L'outil n'arrête pas de faire peau neuve. Objectif visé avec chaque nouvelle version : assurer l'intégration avec la dernière génération de matériels, introduire de nouvelles bibliothèques et interfaces de programmation (API), implémenter des fonctionnalités demandées par les utilisateurs.
Des retours d'information des utilisateurs
LabVIEW 2011 ne fait pas exception. Il rend le développement d'applications plus efficace grâce à des bibliothèques spécifiques à l'ingénierie et à sa capacité à interagir avec quasiment n'importe quel matériel ou cible de déploiement. Comme par exemple, les derniers contrôleurs multicœurs CompactRIO de NI ainsi que le module NI PXIe-5665, un des analyseurs de signaux vectoriel Radio fréquence (RF) les plus performants de l'industrie.

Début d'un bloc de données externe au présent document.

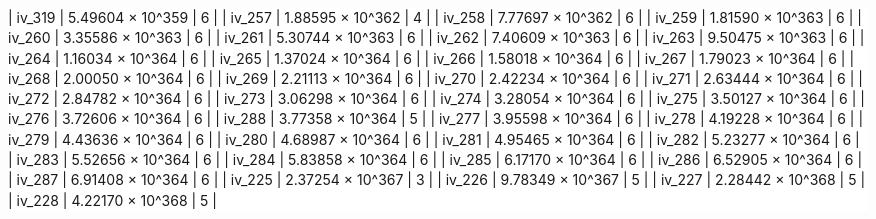 | iv_319 | 5.49604 × 10^359 | 6 |
| iv_257 | 1.88595 × 10^362 | 4 |
| iv_258 | 7.77697 × 10^362 | 6 |
| iv_259 | 1.81590 × 10^363 | 6 |
| iv_260 | 3.35586 × 10^363 | 6 |
| iv_261 | 5.30744 × 10^363 | 6 |
| iv_262 | 7.40609 × 10^363 | 6 |
| iv_263 | 9.50475 × 10^363 | 6 |
| iv_264 | 1.16034 × 10^364 | 6 |
| iv_265 | 1.37024 × 10^364 | 6 |
| iv_266 | 1.58018 × 10^364 | 6 |
| iv_267 | 1.79023 × 10^364 | 6 |
| iv_268 | 2.00050 × 10^364 | 6 |
| iv_269 | 2.21113 × 10^364 | 6 |
| iv_270 | 2.42234 × 10^364 | 6 |
| iv_271 | 2.63444 × 10^364 | 6 |
| iv_272 | 2.84782 × 10^364 | 6 |
| iv_273 | 3.06298 × 10^364 | 6 |
| iv_274 | 3.28054 × 10^364 | 6 |
| iv_275 | 3.50127 × 10^364 | 6 |
| iv_276 | 3.72606 × 10^364 | 6 |
| iv_288 | 3.77358 × 10^364 | 5 |
| iv_277 | 3.95598 × 10^364 | 6 |
| iv_278 | 4.19228 × 10^364 | 6 |
| iv_279 | 4.43636 × 10^364 | 6 |
| iv_280 | 4.68987 × 10^364 | 6 |
| iv_281 | 4.95465 × 10^364 | 6 |
| iv_282 | 5.23277 × 10^364 | 6 |
| iv_283 | 5.52656 × 10^364 | 6 |
| iv_284 | 5.83858 × 10^364 | 6 |
| iv_285 | 6.17170 × 10^364 | 6 |
| iv_286 | 6.52905 × 10^364 | 6 |
| iv_287 | 6.91408 × 10^364 | 6 |
| iv_225 | 2.37254 × 10^367 | 3 |
| iv_226 | 9.78349 × 10^367 | 5 |
| iv_227 | 2.28442 × 10^368 | 5 |
| iv_228 | 4.22170 × 10^368 | 5 |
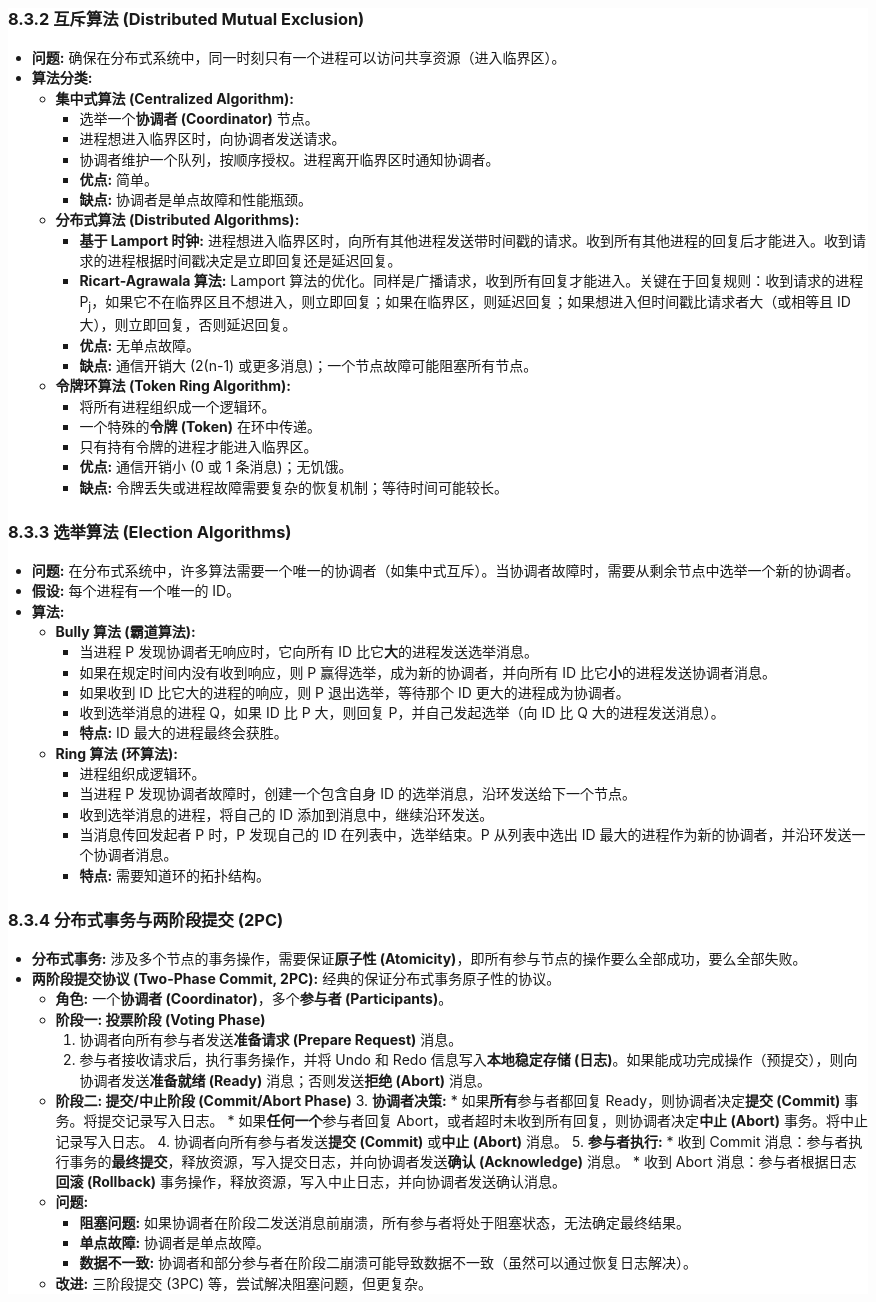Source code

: ### 8.3.2 互斥算法 (Distributed Mutual Exclusion)

*   **问题:** 确保在分布式系统中，同一时刻只有一个进程可以访问共享资源（进入临界区）。
*   **算法分类:**
    *   **集中式算法 (Centralized Algorithm):**
        *   选举一个**协调者 (Coordinator)** 节点。
        *   进程想进入临界区时，向协调者发送请求。
        *   协调者维护一个队列，按顺序授权。进程离开临界区时通知协调者。
        *   **优点:** 简单。
        *   **缺点:** 协调者是单点故障和性能瓶颈。
    *   **分布式算法 (Distributed Algorithms):**
        *   **基于 Lamport 时钟:** 进程想进入临界区时，向所有其他进程发送带时间戳的请求。收到所有其他进程的回复后才能进入。收到请求的进程根据时间戳决定是立即回复还是延迟回复。
        *   **Ricart-Agrawala 算法:** Lamport 算法的优化。同样是广播请求，收到所有回复才能进入。关键在于回复规则：收到请求的进程 P<sub>j</sub>，如果它不在临界区且不想进入，则立即回复；如果在临界区，则延迟回复；如果想进入但时间戳比请求者大（或相等且 ID 大），则立即回复，否则延迟回复。
        *   **优点:** 无单点故障。
        *   **缺点:** 通信开销大 (2(n-1) 或更多消息)；一个节点故障可能阻塞所有节点。
    *   **令牌环算法 (Token Ring Algorithm):**
        *   将所有进程组织成一个逻辑环。
        *   一个特殊的**令牌 (Token)** 在环中传递。
        *   只有持有令牌的进程才能进入临界区。
        *   **优点:** 通信开销小 (0 或 1 条消息)；无饥饿。
        *   **缺点:** 令牌丢失或进程故障需要复杂的恢复机制；等待时间可能较长。

### 8.3.3 选举算法 (Election Algorithms)

*   **问题:** 在分布式系统中，许多算法需要一个唯一的协调者（如集中式互斥）。当协调者故障时，需要从剩余节点中选举一个新的协调者。
*   **假设:** 每个进程有一个唯一的 ID。
*   **算法:**
    *   **Bully 算法 (霸道算法):**
        *   当进程 P 发现协调者无响应时，它向所有 ID 比它**大**的进程发送选举消息。
        *   如果在规定时间内没有收到响应，则 P 赢得选举，成为新的协调者，并向所有 ID 比它**小**的进程发送协调者消息。
        *   如果收到 ID 比它大的进程的响应，则 P 退出选举，等待那个 ID 更大的进程成为协调者。
        *   收到选举消息的进程 Q，如果 ID 比 P 大，则回复 P，并自己发起选举（向 ID 比 Q 大的进程发送消息）。
        *   **特点:** ID 最大的进程最终会获胜。
    *   **Ring 算法 (环算法):**
        *   进程组织成逻辑环。
        *   当进程 P 发现协调者故障时，创建一个包含自身 ID 的选举消息，沿环发送给下一个节点。
        *   收到选举消息的进程，将自己的 ID 添加到消息中，继续沿环发送。
        *   当消息传回发起者 P 时，P 发现自己的 ID 在列表中，选举结束。P 从列表中选出 ID 最大的进程作为新的协调者，并沿环发送一个协调者消息。
        *   **特点:** 需要知道环的拓扑结构。

### 8.3.4 分布式事务与两阶段提交 (2PC)

*   **分布式事务:** 涉及多个节点的事务操作，需要保证**原子性 (Atomicity)**，即所有参与节点的操作要么全部成功，要么全部失败。
*   **两阶段提交协议 (Two-Phase Commit, 2PC):** 经典的保证分布式事务原子性的协议。
    *   **角色:** 一个**协调者 (Coordinator)**，多个**参与者 (Participants)**。
    *   **阶段一: 投票阶段 (Voting Phase)**
        1.  协调者向所有参与者发送**准备请求 (Prepare Request)** 消息。
        2.  参与者接收请求后，执行事务操作，并将 Undo 和 Redo 信息写入**本地稳定存储 (日志)**。如果能成功完成操作（预提交），则向协调者发送**准备就绪 (Ready)** 消息；否则发送**拒绝 (Abort)** 消息。
    *   **阶段二: 提交/中止阶段 (Commit/Abort Phase)**
        3.  **协调者决策:**
            *   如果**所有**参与者都回复 Ready，则协调者决定**提交 (Commit)** 事务。将提交记录写入日志。
            *   如果**任何一个**参与者回复 Abort，或者超时未收到所有回复，则协调者决定**中止 (Abort)** 事务。将中止记录写入日志。
        4.  协调者向所有参与者发送**提交 (Commit)** 或**中止 (Abort)** 消息。
        5.  **参与者执行:**
            *   收到 Commit 消息：参与者执行事务的**最终提交**，释放资源，写入提交日志，并向协调者发送**确认 (Acknowledge)** 消息。
            *   收到 Abort 消息：参与者根据日志**回滚 (Rollback)** 事务操作，释放资源，写入中止日志，并向协调者发送确认消息。
    *   **问题:**
        *   **阻塞问题:** 如果协调者在阶段二发送消息前崩溃，所有参与者将处于阻塞状态，无法确定最终结果。
        *   **单点故障:** 协调者是单点故障。
        *   **数据不一致:** 协调者和部分参与者在阶段二崩溃可能导致数据不一致（虽然可以通过恢复日志解决）。
    *   **改进:** 三阶段提交 (3PC) 等，尝试解决阻塞问题，但更复杂。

Il supporte en outre les assemblages construits avec le logiciel .NET de Microsoft et inclut de nombreuses caractéristiques découlant des retours d'information de la part des utilisateurs. Moyennant quoi, les ingénieurs seront capables de développer rapidement des interfaces utilisateurs plus modernes, avec une nouvelle palette de commandes et d'indicateurs. Ils diviseront par cinq le temps nécessaire au chargement, à la liaison, à l'édition et à la compilation du code FPGA (circuit intégré programmable).
Glenn Larkin, ingénieur au NIF (National Ignition Facility) du Lawrence Livermore National Laboratory en Californie (Etats-Unis), confirme les atouts de la nouvelle version. Sanctuaire de la recherche avancée sur la fusion nucléaire, le NIF utilise l'un des lasers les plus puissants au monde. "LabVIEW a réduit d'un tiers le temps de développement du système de contrôle de ce laser", explique le spécialiste qui prévoit son utilisation à d'autres applications.